Exercise aim.
Apart from the pictures, write out all the records exactly.

Top of Material for this task

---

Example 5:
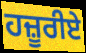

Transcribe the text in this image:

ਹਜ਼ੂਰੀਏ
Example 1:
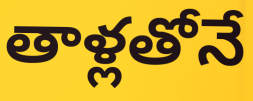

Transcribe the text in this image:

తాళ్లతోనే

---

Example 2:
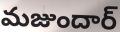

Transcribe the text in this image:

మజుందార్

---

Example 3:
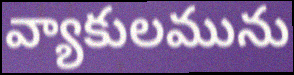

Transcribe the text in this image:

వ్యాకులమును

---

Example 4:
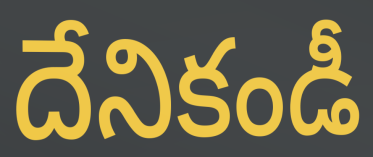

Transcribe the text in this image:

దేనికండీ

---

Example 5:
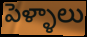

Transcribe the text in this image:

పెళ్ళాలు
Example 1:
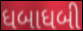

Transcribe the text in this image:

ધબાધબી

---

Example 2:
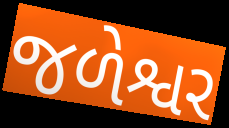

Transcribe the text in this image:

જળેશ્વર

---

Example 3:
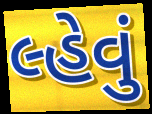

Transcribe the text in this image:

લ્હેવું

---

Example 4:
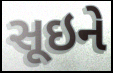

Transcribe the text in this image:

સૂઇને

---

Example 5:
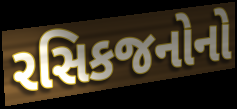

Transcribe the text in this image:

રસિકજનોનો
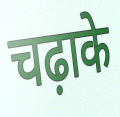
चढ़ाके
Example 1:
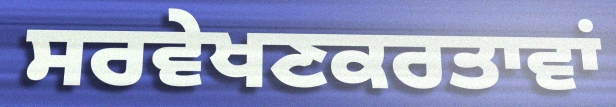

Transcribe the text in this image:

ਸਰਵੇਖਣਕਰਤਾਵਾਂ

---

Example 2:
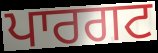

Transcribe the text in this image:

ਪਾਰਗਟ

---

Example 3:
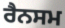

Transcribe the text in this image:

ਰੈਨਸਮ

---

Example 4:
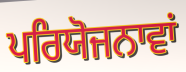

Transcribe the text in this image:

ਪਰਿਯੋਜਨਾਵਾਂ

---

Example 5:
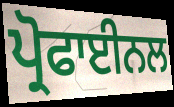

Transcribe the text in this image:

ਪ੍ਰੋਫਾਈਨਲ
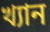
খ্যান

Bottom of Material for this task

Answer space.
---

Example 5:

Transcribe the text in this image:

ਹਜ਼ੂਰੀਏ
Example 1:

Transcribe the text in this image:

తాళ్లతోనే

---

Example 2:

Transcribe the text in this image:

మజుందార్

---

Example 3:

Transcribe the text in this image:

వ్యాకులమును

---

Example 4:

Transcribe the text in this image:

దేనికండీ

---

Example 5:

Transcribe the text in this image:

పెళ్ళాలు
Example 1:

Transcribe the text in this image:

ધબાધબી

---

Example 2:

Transcribe the text in this image:

જળેશ્વર

---

Example 3:

Transcribe the text in this image:

લ્હેવું

---

Example 4:

Transcribe the text in this image:

સૂઇને

---

Example 5:

Transcribe the text in this image:

રસિકજનોનો
चढ़ाके
Example 1:

Transcribe the text in this image:

ਸਰਵੇਖਣਕਰਤਾਵਾਂ

---

Example 2:

Transcribe the text in this image:

ਪਾਰਗਟ

---

Example 3:

Transcribe the text in this image:

ਰੈਨਸਮ

---

Example 4:

Transcribe the text in this image:

ਪਰਿਯੋਜਨਾਵਾਂ

---

Example 5:

Transcribe the text in this image:

ਪ੍ਰੋਫਾਈਨਲ
খ্যান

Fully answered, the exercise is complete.